White House Big Data Review Begins with Focus on Technical Issues
In January, President Obama delivered a speech regarding the Snowden disclosures of excessive government surveillance; that speech described a review of big data practices in both the private and public sectors, to be headed by presidential counselor John Podesta. The first public event in that review, co-sponsored by MIT in Cambridge, took place last week with a particular focus on technical issues raised by big data practices. While we welcome the review, we hope that the final report will adopt the Fair Information Practice Principles (FIPPs) from the White House’s 2012 report on consumer privacy – which remain relevant even in a big data environment – and recommend limitations on pervasive collection and retention of consumer data.
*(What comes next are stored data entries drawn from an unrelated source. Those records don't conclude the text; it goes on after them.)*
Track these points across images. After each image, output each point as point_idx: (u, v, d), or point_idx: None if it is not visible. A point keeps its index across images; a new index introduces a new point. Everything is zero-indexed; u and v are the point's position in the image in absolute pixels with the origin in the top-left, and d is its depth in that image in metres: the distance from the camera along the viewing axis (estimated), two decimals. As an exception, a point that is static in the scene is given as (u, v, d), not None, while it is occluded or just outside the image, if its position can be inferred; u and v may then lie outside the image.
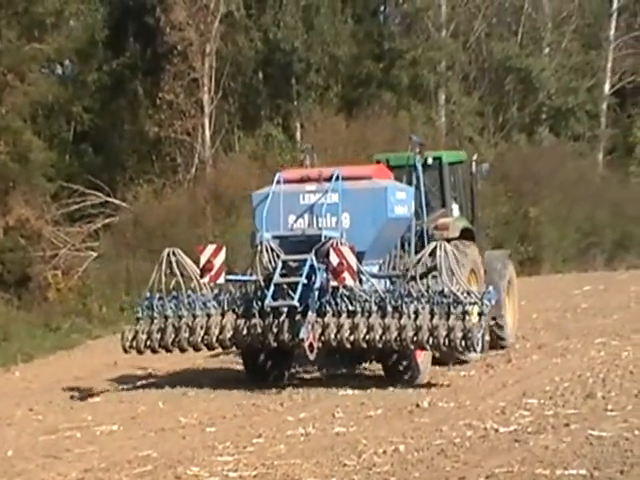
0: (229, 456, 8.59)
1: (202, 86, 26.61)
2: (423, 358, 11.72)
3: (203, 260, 11.71)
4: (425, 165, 13.33)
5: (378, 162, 13.73)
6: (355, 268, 11.09)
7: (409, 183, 12.88)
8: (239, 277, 11.90)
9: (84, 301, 21.57)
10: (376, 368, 12.49)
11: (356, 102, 29.79)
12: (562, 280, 25.32)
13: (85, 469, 8.37)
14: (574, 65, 33.95)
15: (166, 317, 11.60)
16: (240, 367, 13.29)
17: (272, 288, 11.19)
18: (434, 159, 13.65)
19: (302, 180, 12.00)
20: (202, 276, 11.70)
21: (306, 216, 11.78)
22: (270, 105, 29.16)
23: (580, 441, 8.43)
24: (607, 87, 35.20)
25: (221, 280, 11.64)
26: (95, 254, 23.23)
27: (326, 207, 11.68)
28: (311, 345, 10.93)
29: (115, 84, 28.03)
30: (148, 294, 11.81)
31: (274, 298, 11.17)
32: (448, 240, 12.26)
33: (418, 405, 10.36)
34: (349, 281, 11.06)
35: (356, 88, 30.55)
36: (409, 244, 12.49)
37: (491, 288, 11.58)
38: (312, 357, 11.13)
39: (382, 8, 33.87)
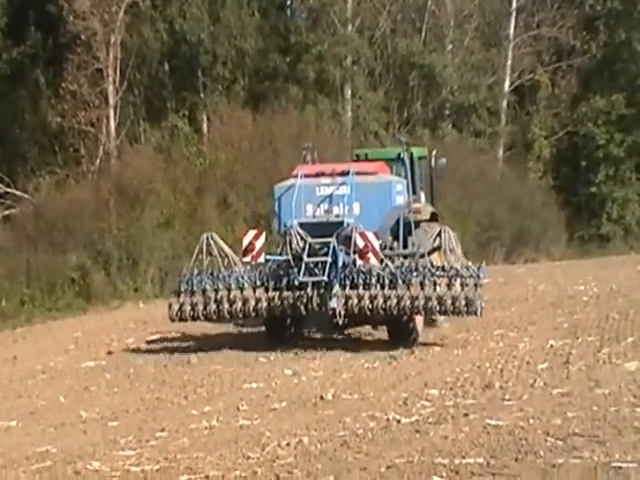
0: (131, 450, 8.47)
1: (106, 77, 26.10)
2: (420, 323, 13.84)
3: (246, 242, 13.76)
4: (399, 159, 15.23)
5: (357, 156, 16.07)
6: (378, 250, 13.34)
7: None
8: (276, 257, 13.75)
9: (-18, 294, 20.98)
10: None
11: (263, 96, 29.67)
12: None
13: (-19, 467, 8.13)
14: (475, 62, 34.50)
15: (204, 291, 13.51)
16: (147, 360, 13.19)
17: (303, 266, 13.21)
18: (402, 153, 15.34)
19: (318, 175, 14.16)
20: (245, 256, 13.69)
21: (322, 205, 13.93)
22: (176, 97, 28.80)
23: (478, 430, 8.60)
24: (507, 85, 35.88)
25: (261, 259, 13.69)
26: (-6, 246, 22.61)
27: (339, 197, 13.85)
28: (339, 313, 13.04)
29: (15, 73, 27.29)
30: (186, 272, 13.69)
31: (304, 274, 13.23)
32: (420, 222, 14.79)
33: (322, 397, 10.41)
34: (373, 260, 13.27)
35: (263, 82, 30.43)
36: (398, 225, 14.44)
37: (484, 263, 13.81)
38: (341, 322, 13.30)
39: (289, 2, 33.84)
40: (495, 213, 30.76)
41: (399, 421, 9.17)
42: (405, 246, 14.42)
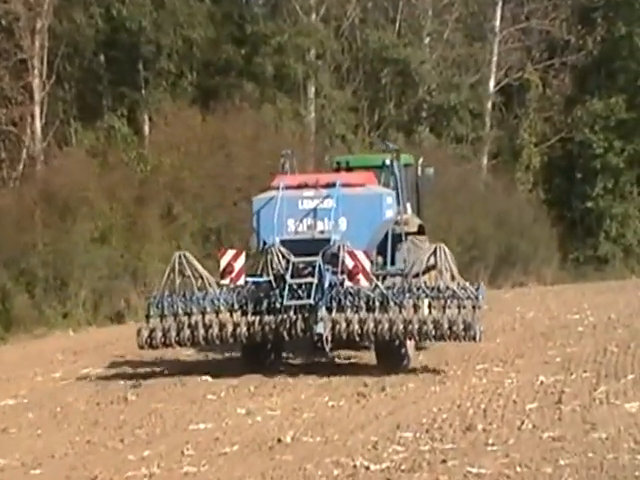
0: (58, 503, 8.40)
1: (32, 69, 25.95)
2: (412, 348, 14.57)
3: (224, 263, 14.24)
4: (383, 166, 15.92)
5: (338, 164, 16.89)
6: (369, 271, 13.84)
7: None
8: (256, 278, 14.24)
9: None
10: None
11: (214, 93, 29.75)
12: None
13: None
14: (457, 58, 34.86)
15: (176, 315, 14.13)
16: (76, 396, 13.08)
17: (286, 288, 13.76)
18: (392, 161, 16.06)
19: (300, 186, 14.66)
20: (223, 278, 14.23)
21: (305, 220, 14.48)
22: (113, 93, 28.77)
23: (457, 479, 8.63)
24: (492, 84, 36.23)
25: (241, 282, 14.21)
26: None
27: (324, 211, 14.41)
28: (326, 339, 13.61)
29: None
30: (156, 294, 14.37)
31: (288, 297, 13.78)
32: (407, 234, 15.33)
33: (280, 440, 10.41)
34: (363, 282, 13.79)
35: (214, 77, 30.50)
36: (384, 239, 14.97)
37: (482, 283, 14.33)
38: (328, 349, 13.92)
39: (244, -14, 33.97)
40: (479, 230, 31.05)
41: (368, 468, 9.19)
42: (393, 262, 14.93)
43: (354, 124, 32.38)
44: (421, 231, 16.22)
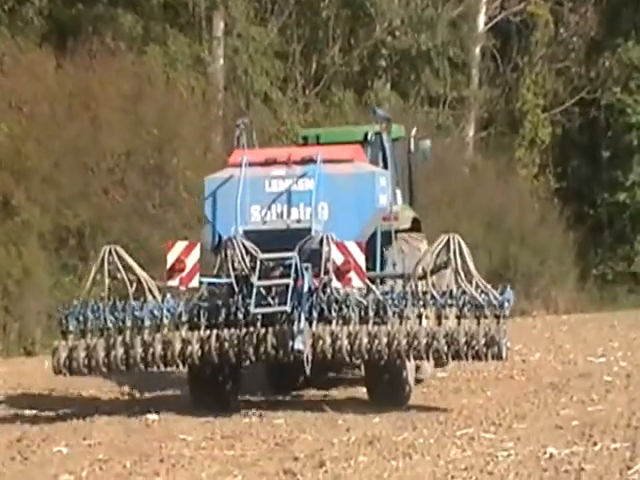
0: None
1: None
2: (412, 371, 15.49)
3: (172, 259, 14.93)
4: (365, 142, 16.82)
5: (305, 139, 17.76)
6: (363, 267, 14.58)
7: None
8: (212, 280, 15.09)
9: None
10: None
11: (73, 27, 29.55)
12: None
13: None
14: (431, -18, 35.09)
15: (105, 330, 14.76)
16: None
17: (253, 292, 14.48)
18: (375, 134, 16.95)
19: (268, 163, 15.58)
20: (170, 279, 14.90)
21: (274, 206, 15.39)
22: None
23: None
24: (482, 20, 36.57)
25: (194, 283, 14.93)
26: None
27: (300, 195, 15.33)
28: (307, 358, 14.31)
29: None
30: (76, 303, 14.85)
31: (255, 304, 14.48)
32: (397, 232, 16.02)
33: None
34: (356, 282, 14.57)
35: (74, 4, 30.32)
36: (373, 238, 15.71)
37: (508, 287, 15.18)
38: (308, 371, 14.49)
39: None
40: (461, 234, 31.14)
41: None
42: (382, 268, 15.71)
43: (282, 77, 32.41)
44: (415, 227, 16.87)
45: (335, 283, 14.64)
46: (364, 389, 17.16)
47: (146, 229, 25.45)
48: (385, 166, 16.85)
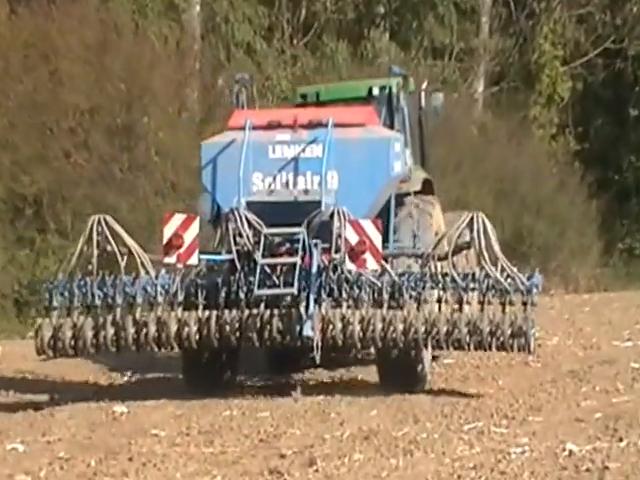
0: None
1: None
2: (429, 359, 15.95)
3: (169, 233, 15.16)
4: (371, 99, 17.37)
5: (304, 98, 18.30)
6: (380, 248, 14.89)
7: None
8: (211, 257, 15.43)
9: None
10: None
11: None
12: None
13: None
14: None
15: (92, 308, 15.03)
16: None
17: (257, 271, 14.84)
18: (381, 89, 17.49)
19: (271, 126, 15.80)
20: (167, 255, 15.12)
21: (279, 176, 15.69)
22: None
23: None
24: (493, -40, 36.63)
25: (194, 260, 15.17)
26: None
27: (307, 163, 15.63)
28: (317, 344, 14.65)
29: None
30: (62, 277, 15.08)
31: (259, 284, 14.81)
32: (406, 194, 16.52)
33: None
34: (372, 264, 14.83)
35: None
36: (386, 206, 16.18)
37: (537, 271, 15.61)
38: (318, 358, 14.79)
39: None
40: (469, 202, 31.23)
41: None
42: (386, 237, 15.84)
43: (266, 25, 32.40)
44: (427, 190, 17.24)
45: (348, 264, 14.87)
46: (360, 375, 17.33)
47: (113, 197, 25.36)
48: (392, 124, 17.09)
By focusing on technical topics – including the repercussions of storing large data sets for future big data purposes, security risks from data breach, and the limitations of analytics – the workshop shed light on some of the under-discussed issues concerning big data. For example, Cynthia Dwork of Microsoft Research gave a provocative talk on differential privacy and attempted to quantify the risks of reidentification of anonymized data sets. One panel focused on privacy enhancing technologies (such as encryption) that can be deployed to more effectively secure data. The technical methods for conducting big data analytics were also a popular topic, as many panelists described the ways in which data collected from online course services – an important new area that implicates privacy interests – can be analyzed by educational institutions.
In his introductory remarks, Podesta referred to the 2012 White House report on consumer privacy with approval, and we hope that the review of big data practices will reemphasize the most important provisions of that report – including its reliance on the Fair Information Practice Principles and contextual privacy protection. However, the use of the FIPPs as an organizing principle should be paired with limitations on collection of consumer data in order to promote individual privacy.
Multiple panelists argued that limitations on the collection of data were an ineffective way to protect privacy, and that providers and advocates should instead focus on limitations on the use of data that’s collected. For multiple reasons – most importantly, because privacy interests are implicated at the time of collection and deserve protection at that stage – we at CDT feel that collection limitations are important and shouldn’t be discarded. Focusing merely on use limitations ignores a host of issues that can arise when massive datasets are created from persistent collection. Data breach, inadvertent collection of customer data, and malicious internal use are all privacy violations that can occur even with strong use limitations – demonstrating the need for collection limitations. Just because an increasing amount of data is collectible doesn’t mean that it necessarily should be collected – and companies should make deliberate choices about what to collect and what not to, in order to help preserve the individual private spaces central to our lives.
The focus on use limitations was in keeping with a larger tendency to discuss the promise of big data – especially for educational uses, which MIT academics and affiliates have been testing. As we’ve written, specific contexts like education or the home are especially deserving of strong privacy protections. We hope that future big data uses of educational data retain the innovative spirit voiced by many of the panelists, but also include robust privacy and security protections.
On Monday, March 17, CDT President Nuala O’Connor will participate in the second workshop in the big data review, which will focus on social and ethical issues. The final report from the big data review process will hopefully contain language supporting the policy proposals that CDT has advocated, and we will be filing comments in order to ensure that individual privacy protections aren’t left behind in the age of big data. Big data may be the tool du jour, but consumer privacy and security should receive long-lasting protections.